MOVE over Russia, make room China — there’s a new gold medal winning ice skating nation in town.
For a country with a barely a scintilla of ice itself, Australia is now an ice skating world champion. And much of that is down to an indigenous 20-year-old from western Sydney who probably wouldn’t be skating today if his mum hadn’t taken a wrong turn on a day trip out.
Harley Windsor and Ekaterina Alexandrovskaya became Australia’s first world figure skating champions late last week after they delivered a stunning free program skate in Taipei City, Taiwan to capture gold in the junior titles.
“I’m shocked, it’s crazy to put Australia in the scene for skating,” said Mr Windsor who hails from Rooty Hill in Sydney’s west.
His mum was even more stunned. “I screamed and screamed and then the dog almost bit me,” she told ABC Sydney’s Chris Bath.
Josie Windsor-Dahlstrom said — confidentially - she expected her son to qualify for the 2018 Winter Olympics to be held in South Korea.
But the feat was still an incredible task with Australian duo outperforming the fancied pairs from the most dominant skating nations in the world including Russia and China.
“It was a little bit scary when we realised we were getting on the ice with all three Chinese pairs,” Mr Windsor told the Australian, before the skate. “You don’t want to get in their way but then you kind of realise we are doing everything they are doing, so we have to have the mindset that we’re just as good as them and we have every right to be there.”
Sitting at home in Western Sydney his mum watched every moment of her son’s performance.
“I cried; I stopped breathing I think. It was really awesome, I thought I was going to faint when I saw what was happening,” she said on ABC Radio.
Mr Windsor’s introduction was by fluke. Aged just eight, his mum got lost driving around Sydney and ended up at Blacktown ice skating rink.

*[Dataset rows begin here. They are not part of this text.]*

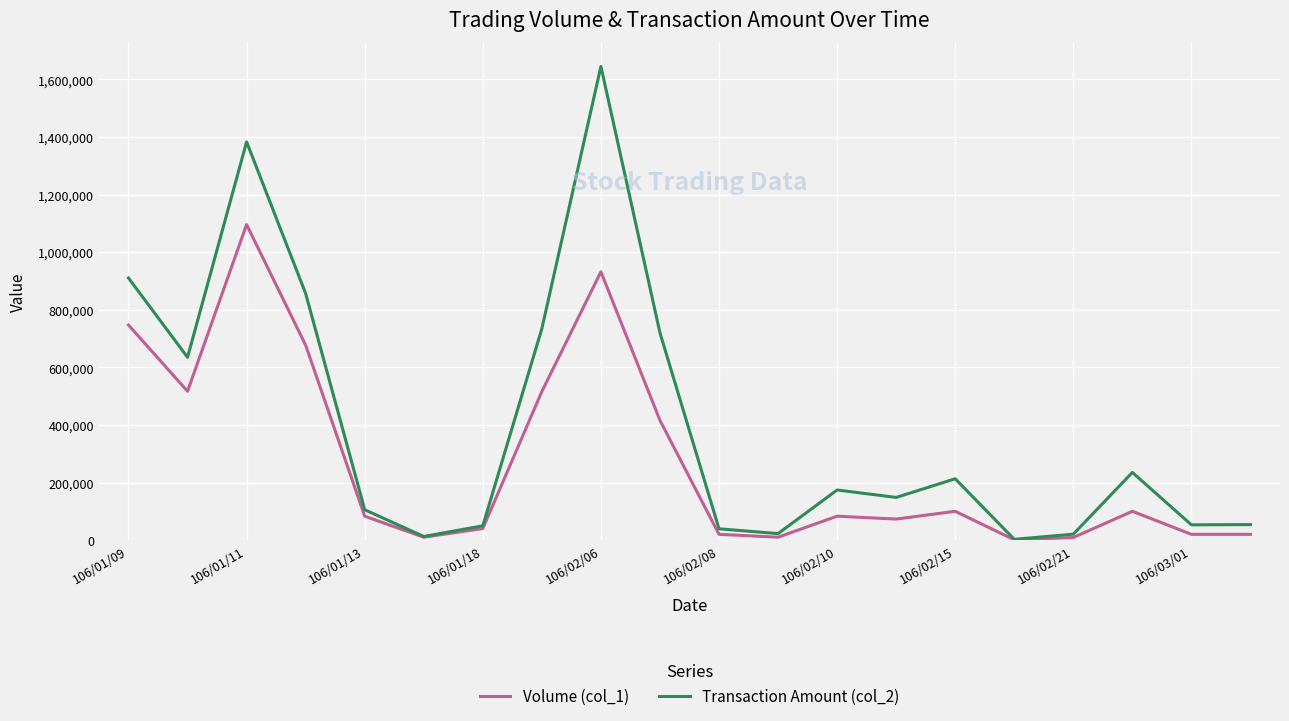

What is the maximum value shown in the chart?

1645420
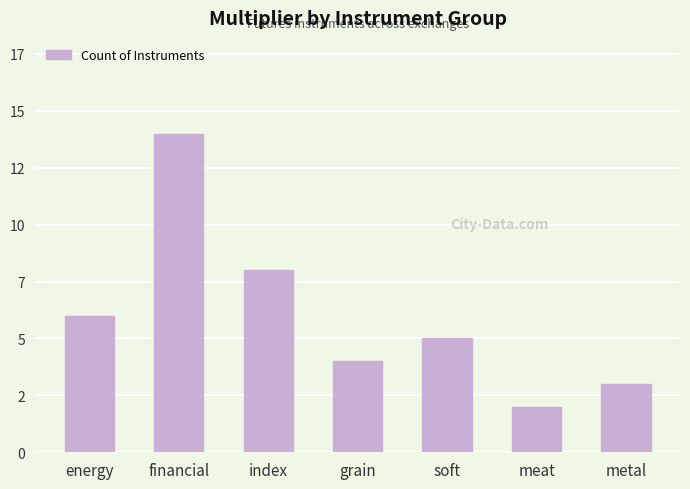

Does the chart contain any negative values?

No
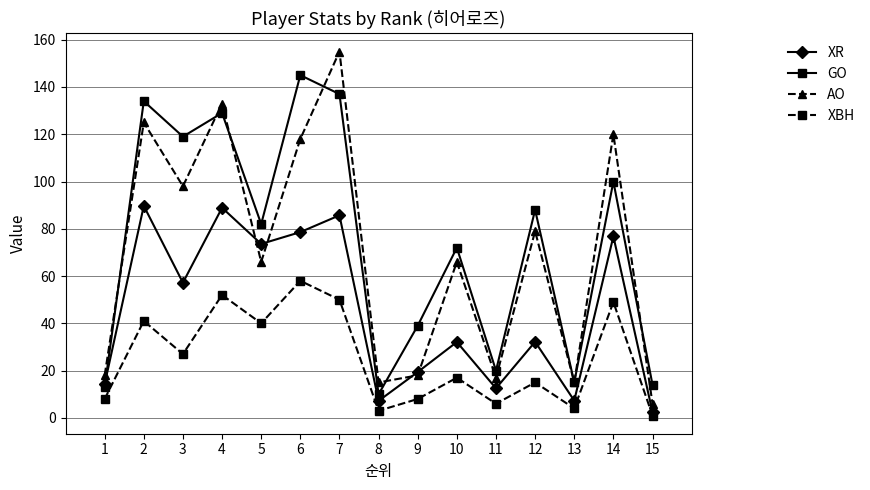

At which category is the sum across all series the highest?

7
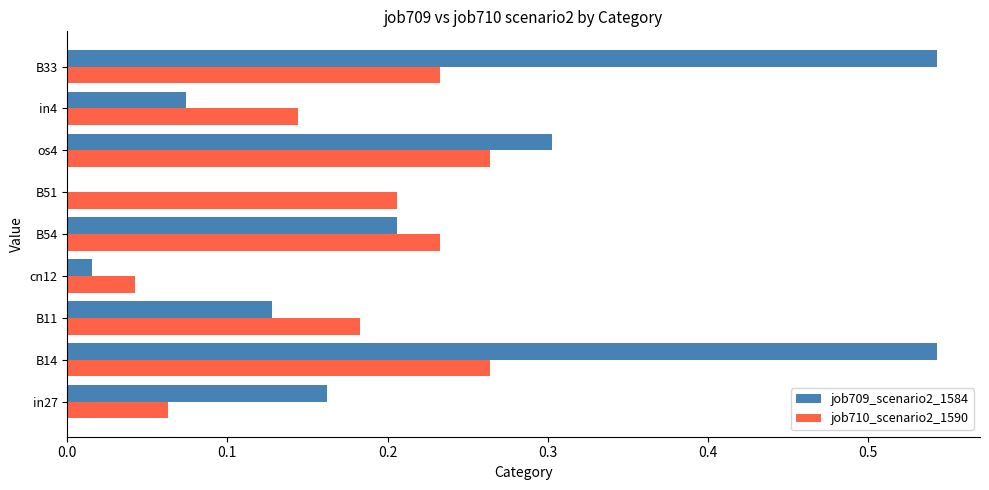

Between in27 and B14, which series saw the biggest shift?

job709_scenario2_1584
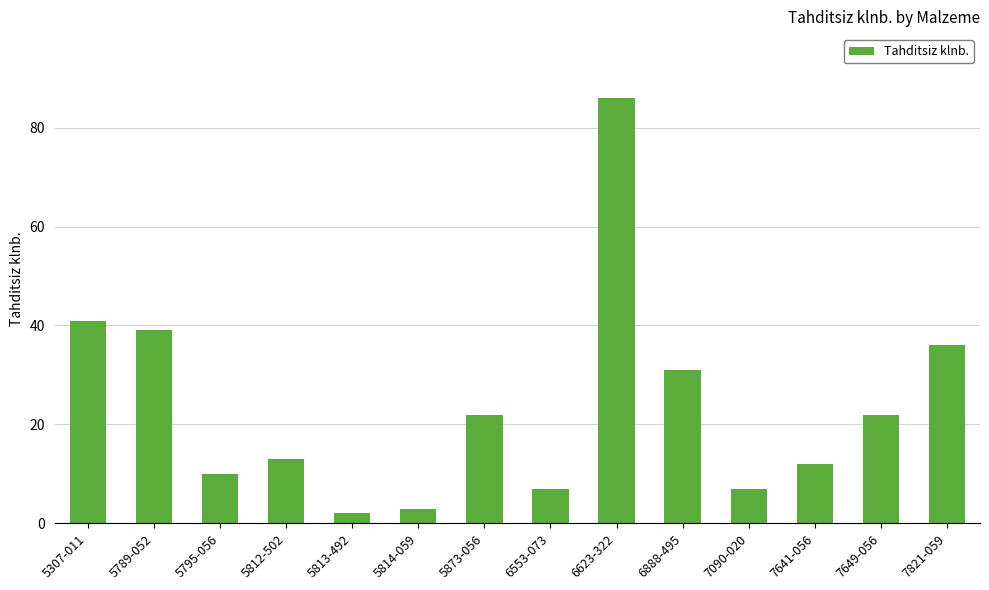

The chart shows a value of 86 at 6623-322. True or false?

True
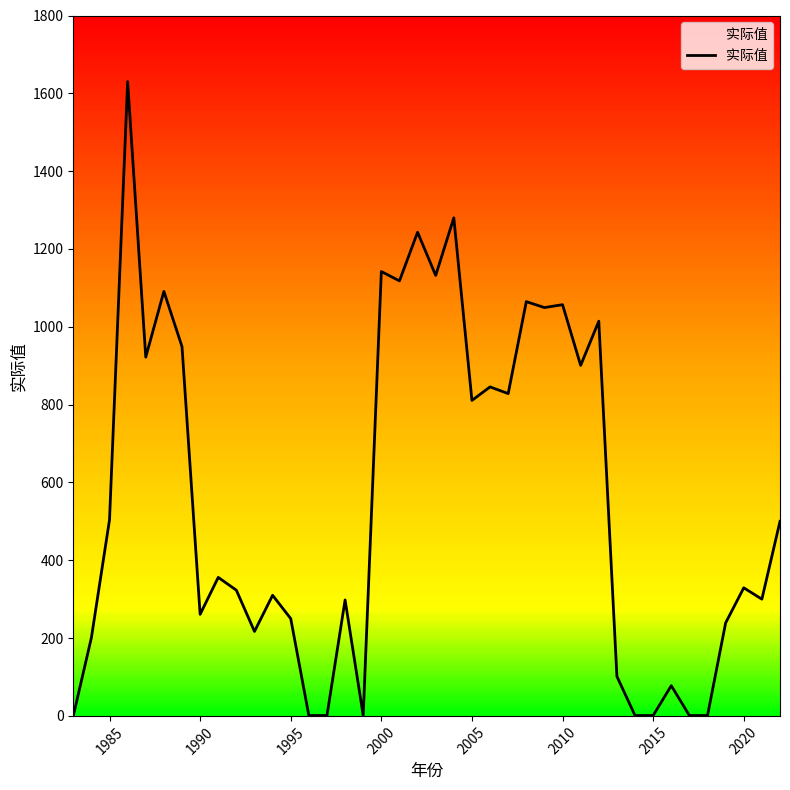

What is the maximum value shown in the chart?

1630.0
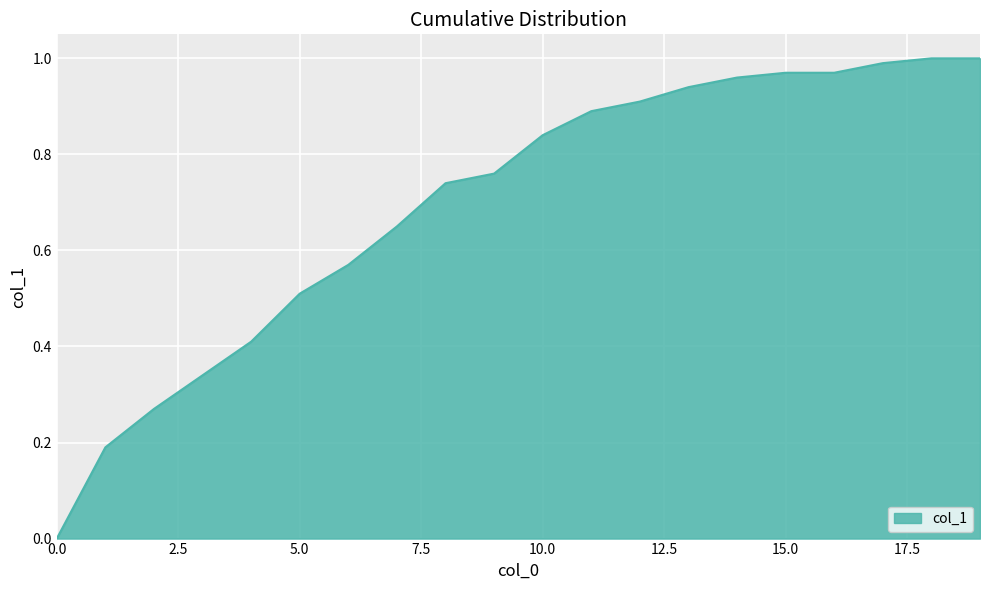

List the labels in order of value, smallest first.

0, 1, 2, 3, 4, 5, 6, 7, 8, 9, 10, 11, 12, 13, 14, 15, 16, 17, 18, 19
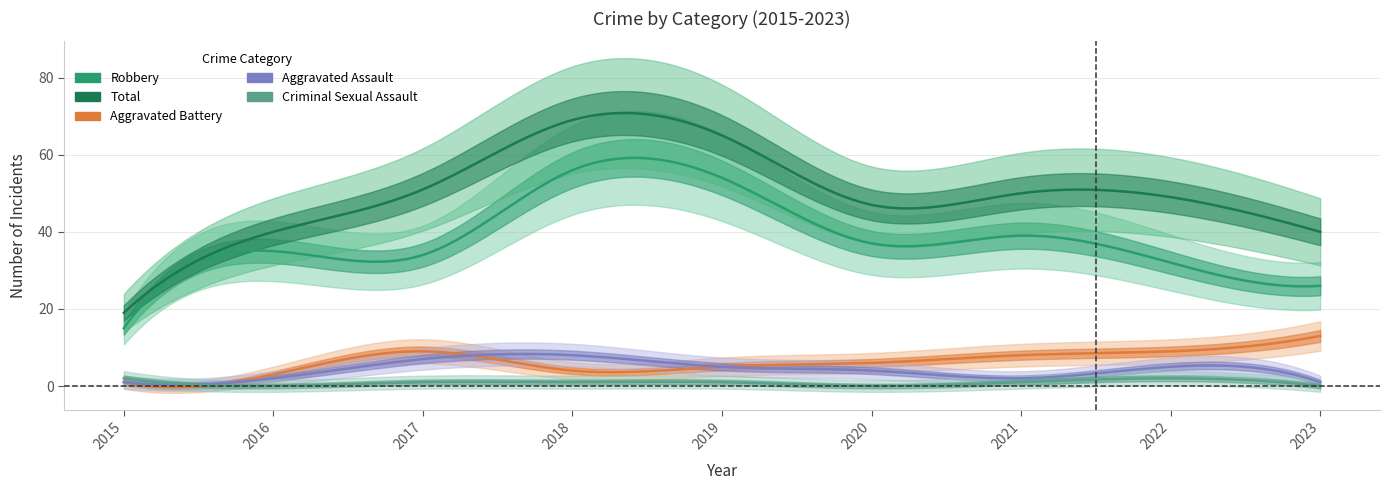

What is the lowest value of the Aggravated Battery series?

1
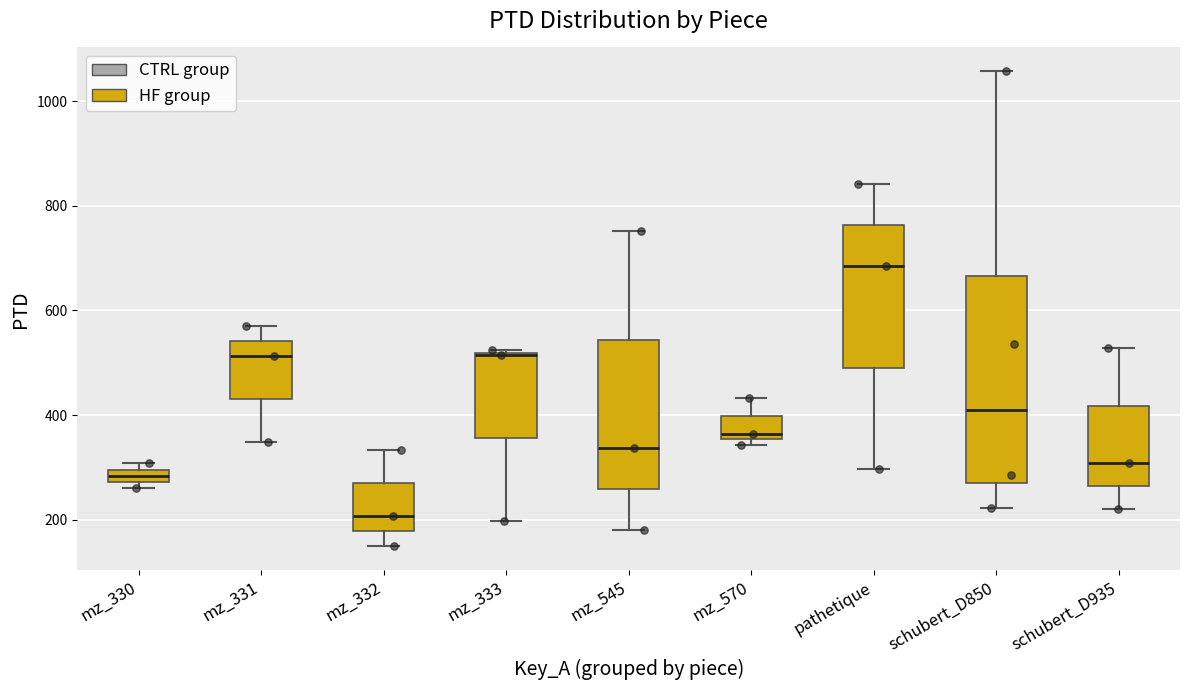

Comparing the boxes themselves (not the whiskers), which one is the tallest?

schubert_D850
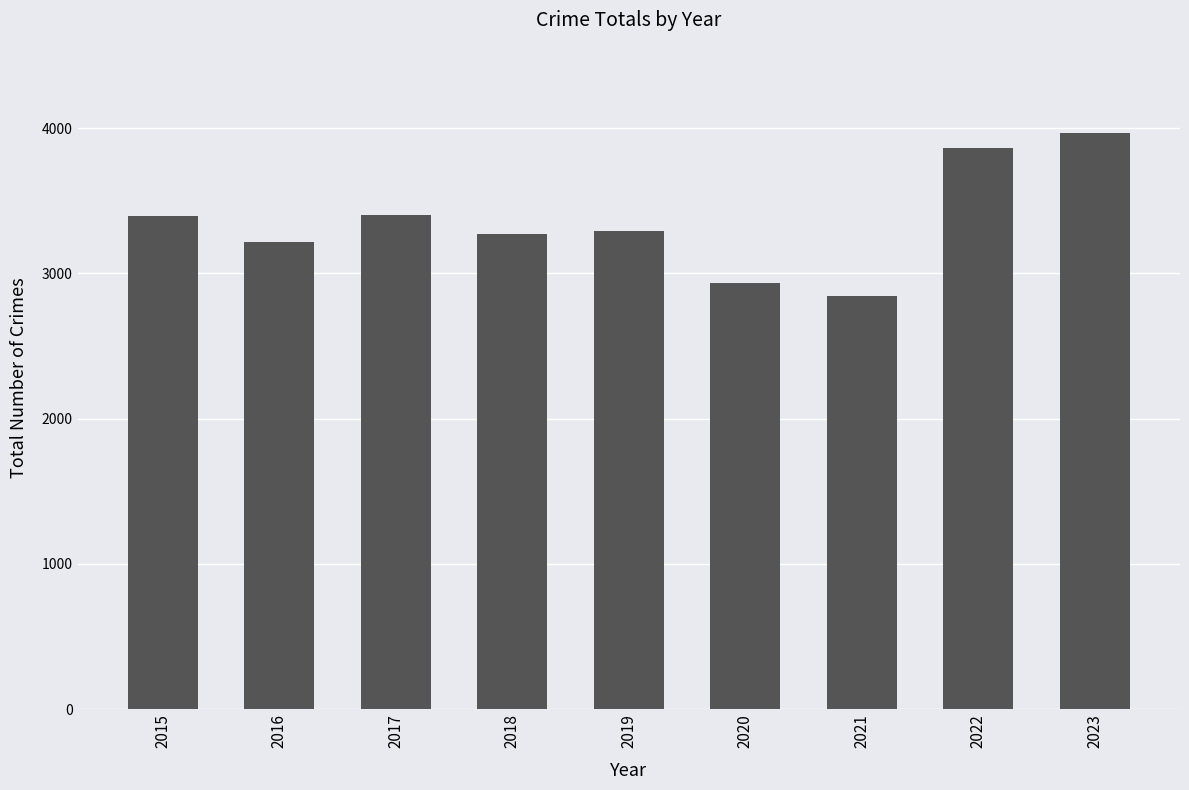

What is the approximate value at 2017?

3403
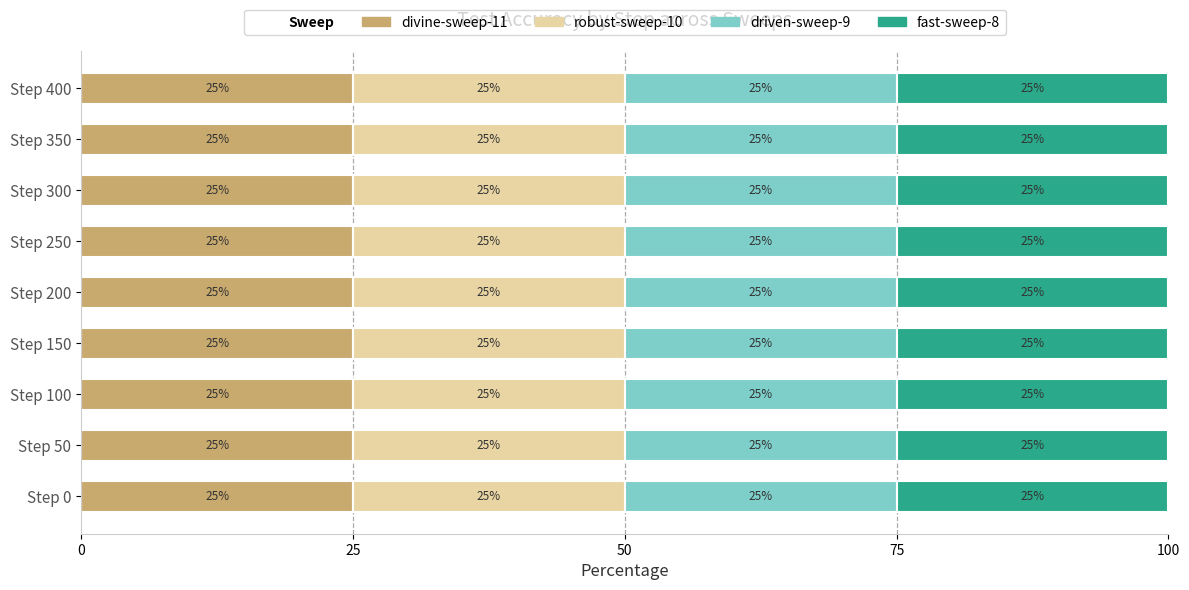

What is the highest value of the divine-sweep-11 series?

25.0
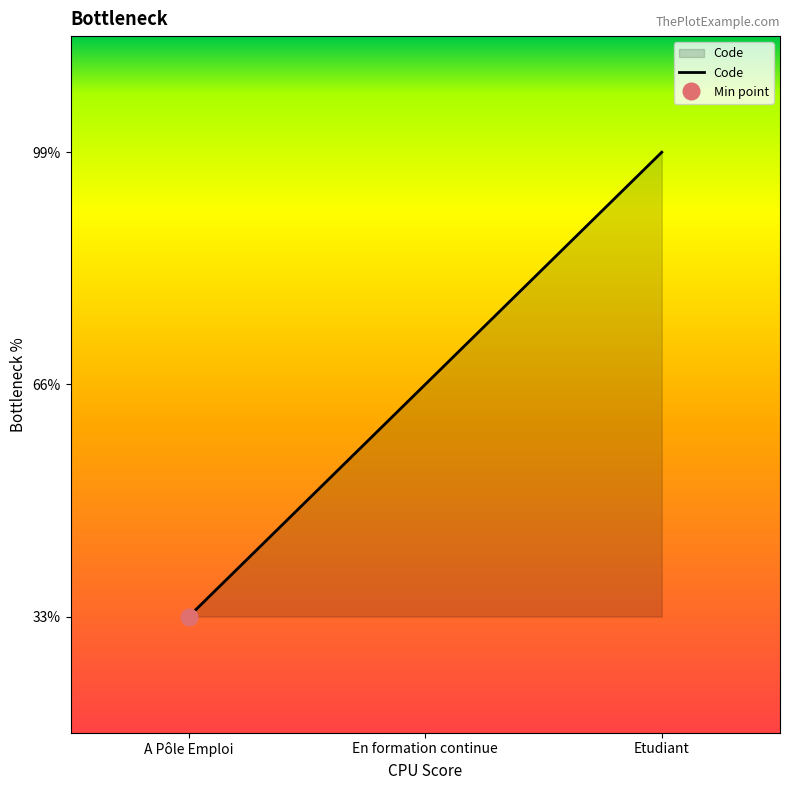

Rank the categories by value from highest to lowest.

Etudiant, En formation continue, A Pôle Emploi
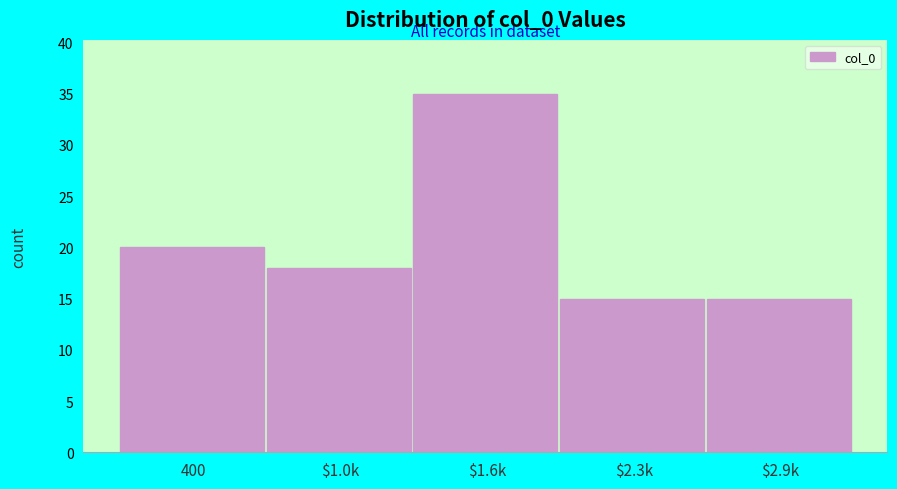

Reading left to right, list all the values displayed in this chart.

20	18	35	15	15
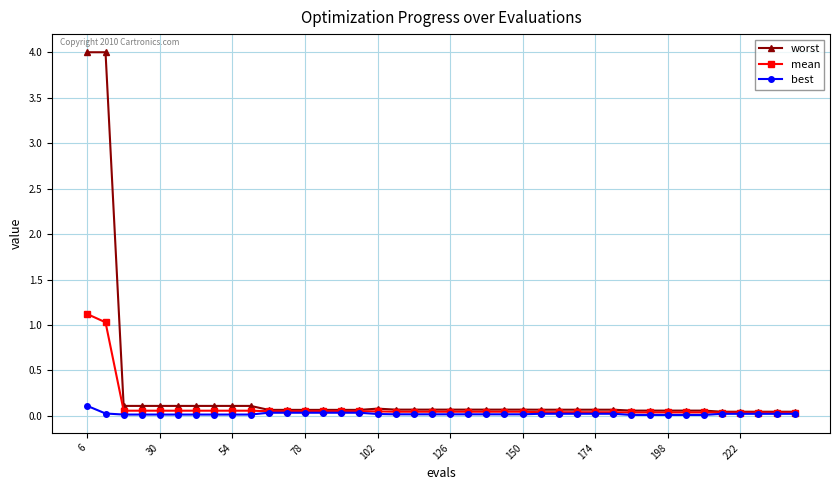

What is the sum of all best values?

0.9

“I was with my mum and we sort of just took a wrong turn and found an ice rink. I decided I wanted to give it a go,” Mr Windsor told SBS.
“I kind of just loved the feeling across the ice, you get a nice cold breeze in your face and I felt like it was my thing.”
His mum was having a coffee at the time, “No one had come out and said my son had broken his arm so I went in and there he is zipping back and forward on the ice rink and I said ‘Harley I didn’t know you could get skate, son’ and he said ‘neither did I Mum’”.
Within a year of first stepping on the ice, Mr Windsor won the NSW championships for his age.
A gruelling regimen of alarms going off at 4am and then skating practice both before and after school beckoned.
Mr Windsor almost left the sport because, at 186cm, he was too tall to skate alone. But matching up with Russian born Ms Alexandrovskaya gave him another shot at the podium, which the pair achieved just 10 months later winning gold at a junior grand prix in Estonia in late 2016.
He now splits his time between Sydney and Ms Alexandrovskaya’s home town of Moscow.
Mrs Windsor-Dahlstrom Windsor said there was absolutely no history of skating in the family.
“I come from a little town called Gulargambone, between Dubbo and Walgett, and Harley’s dad is from Moore, the Gamilaraay people.
“We all come from the farm and the land. Harley’s as white as anything and he does traditional Aboriginal dance but to go on the ice, we don’t know where that comes from.
“I’m the odd one out,” Mr Windsor has said in the past. “But both my parents are 100 per cent supportive of it,” he told SBS.
“Harley is first and only Aboriginal person that’s ever been to ice skating. [He’s] brought home a medal for Australia and it took an Aboriginal person. When he goes to the Olympics he’ll be the first ever Aboriginal person to represent Australia in ice skating,” she said.
There’s a few hurdles before next February’s Pyeongchang Olympic Winter Games. Mr Windsor and Ms Alexandrovskaya will head from Taiwan to Moscow to train up for next month’s qualifier in Helsinki.
There is also the small problem of Ms Alexandrovskaya lack of Australian citizenship. Mrs Windsor said it was “looking promising” on this front.
In December 2016, at the Marseilles championships in France, Mr Windsor said “everything I’ve learnt, I’ve learnt with [Ekaterina].”
Of his new found international success he was modest in Taiwan. “We’re over the moon about the gold medal, I can’t put it into words.”